The service. Our server was delightful, attentive without hovering and pleasant without gushing. She answered our questions and cleared the table as we finished with dishes and replaced drinks in a timely manner. I liked her. The servers wear Danny Boy's T-shirts with phrases printed on the back, and one read "Frank Likes Carbs." I knew we were in trouble when I saw it, which leads me to the menu.
The food. I continue to be dumbfounded by restaurants, especially relatively new ones, that pride themselves on extra fat and extra calories and extra-large portions as if these are characteristics to be proud of. I assumed we would all be aware by now that heart disease is the number one killer in America. We go nuts over AIDS and breast cancer, but it's heart disease that's doing us in, so by all means, let's have more potato chips piled with cheese. And when a couple orders garlic bread with marinara, let's make sure they get enough to feed two families. This happened to a couple at the table beside us–they ordered the mountain of garlic bread and then a large Chicago pizza to split between them and their tiny toddler.

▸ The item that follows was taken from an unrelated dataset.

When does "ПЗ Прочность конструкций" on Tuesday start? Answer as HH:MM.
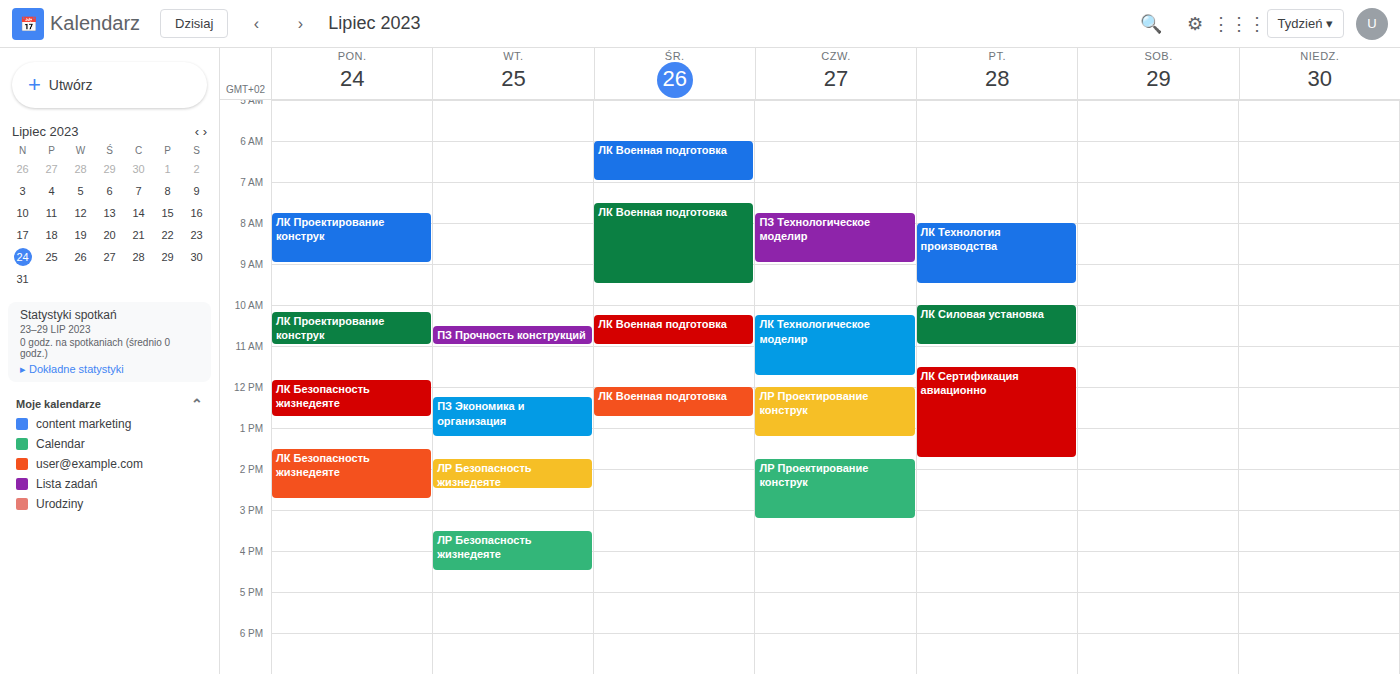
10:30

Danny Boy's is all about gigantic portions of slop. We flipped through the menu trying to decide what to order, and when the server stepped up with her pencil ready, Husband pointed to a photo in the appetizer section and asked, "What's this a picture of?" because it was indiscernible. It was Bada Bing Buffalo Chips, potato chips drizzled with buffalo sauce and blue cheese and then baked. We'll take it, that and a small Chicago pizza. We used to live there, too, and nothing beats a real, stuffed Chicago pizza. Nothing.
Seriously, I'm not rigid with a low-fat diet, which is evidenced by the mommy pants I so enjoy wearing, and I can enjoy a good burger as much as the next carnivore, but I was startled when our appetizer arrived. It was a pile of chips the size of a pile of the Rat Pack's empties after an all-night party, and we could barely make a dent in it. Husband has a trick—when he has finished dinner, but it looks like he hasn't eaten very much, he shoves what's left to the edge of the plate to make it look like he has eaten more. We couldn't shove the uneaten chips to the side of the platter without causing an avalanche, so we just had to have the server remove the plate.

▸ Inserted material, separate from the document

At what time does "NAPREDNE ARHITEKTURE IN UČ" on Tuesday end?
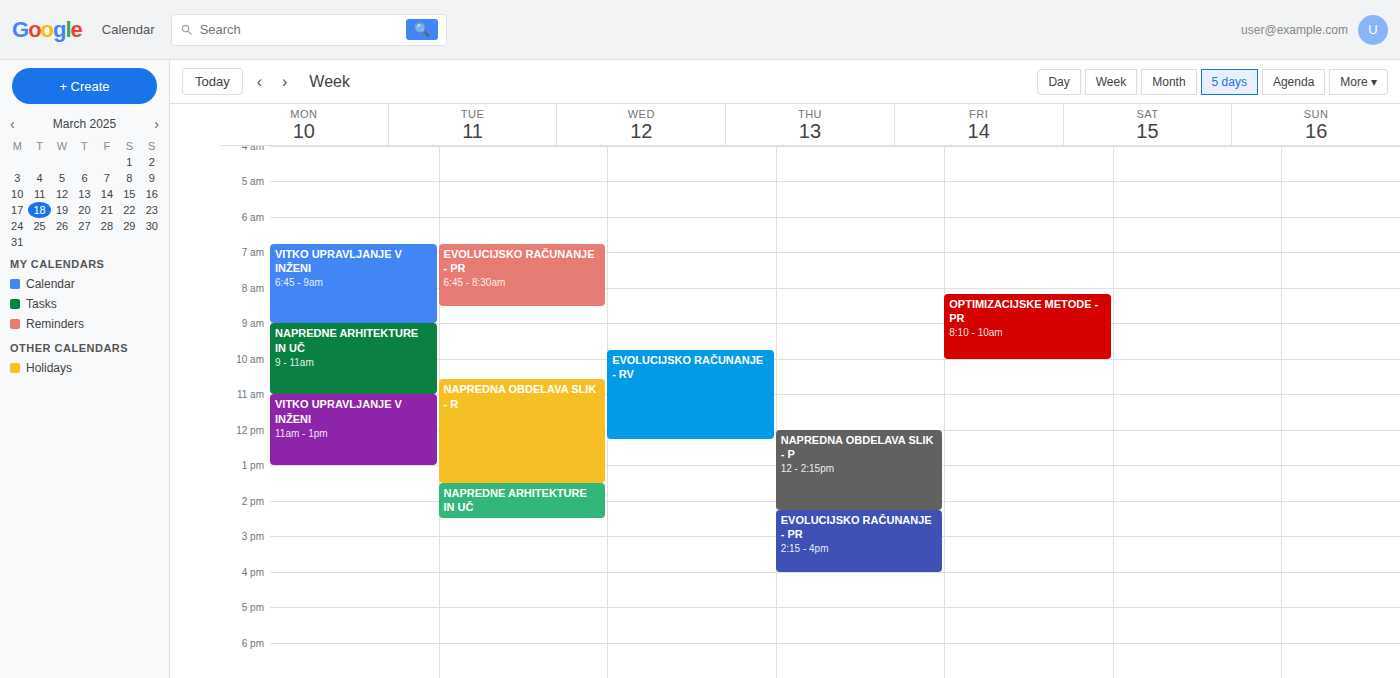
2:30 PM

Thank goodness we ordered a small pizza. It's 10 inches and six slices, and we boxed up 2 1/2 slices to take home. It was good. I'll give them that. But it's not a Chicago pizza as I know Chicago pizza. I would order it again, if I were to go back to Danny Boy's; and if someone were to ask me for a suggestion should they consider going there, I'd say "get the Chicago pizza." But I'm not sure I would recommend the place to anyone, and I'm not sure I would return anytime soon.

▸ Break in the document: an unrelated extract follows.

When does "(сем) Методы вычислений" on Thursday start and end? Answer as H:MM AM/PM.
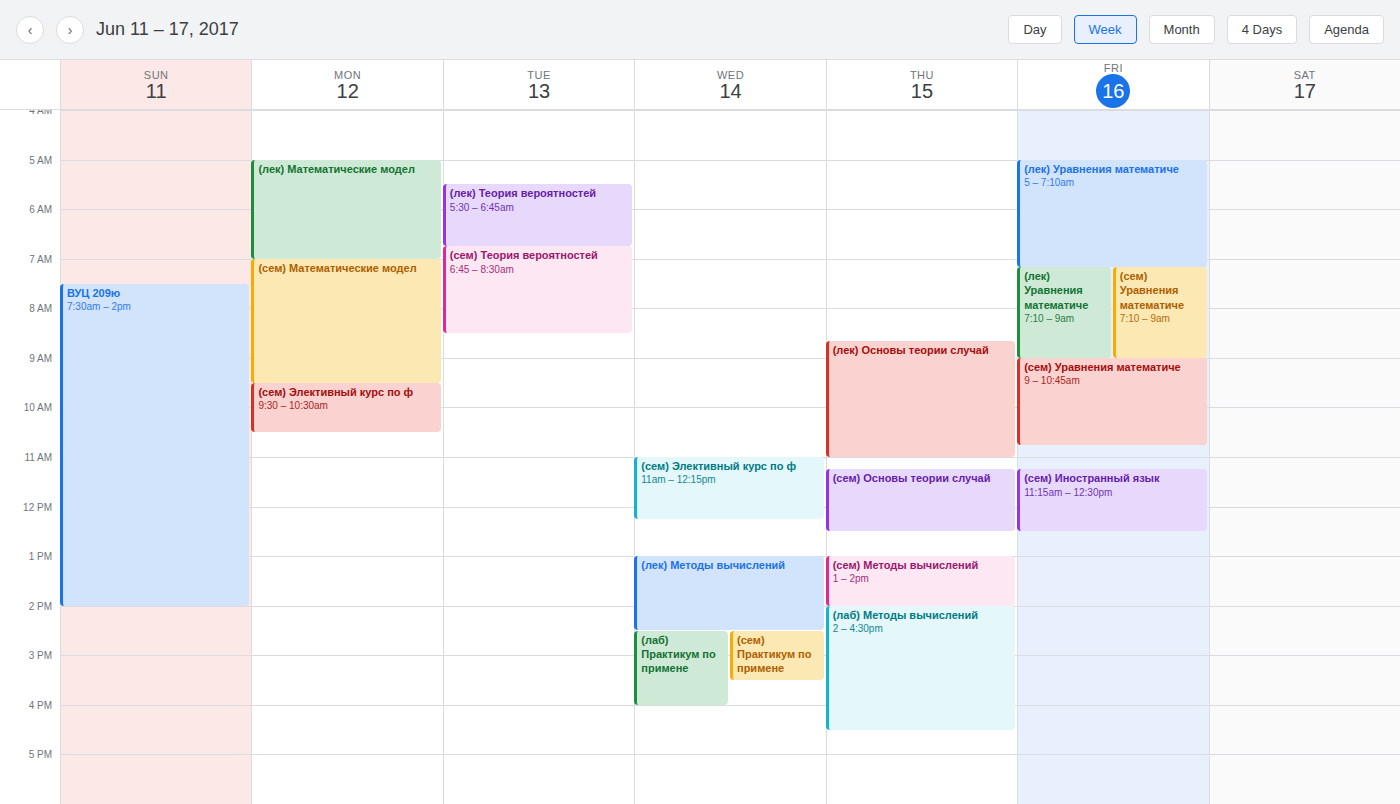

I think KFC is a nasty place to buy food, but once a year or so, I crave a piece or two of extra crispy. I rarely order burgers at fast food places, but now and then, I'll get a Junior Bacon Deluxe at Wendy's instead of a salad. I'll add Danny Boy's to this short list of indulgent food places. Maybe one day next year, we'll be driving around and wondering where to go for dinner, and one of us will say let's go to Danny Boy's for a monstrous serving of gloppy, fatty, vegetable-lacking food piled high on a platter so we can walk away disappointed and feeling in need of a shower and a colon cleanse.
Is that harsh?
Comments
I've never eaten in a place like that but your review has tempted me to try it just once before I die. The trouble is the shock of all that fat, salt and sugar would probably kill me right there and then. I could feel my arteries congeal just reading about it. Wonderful writing!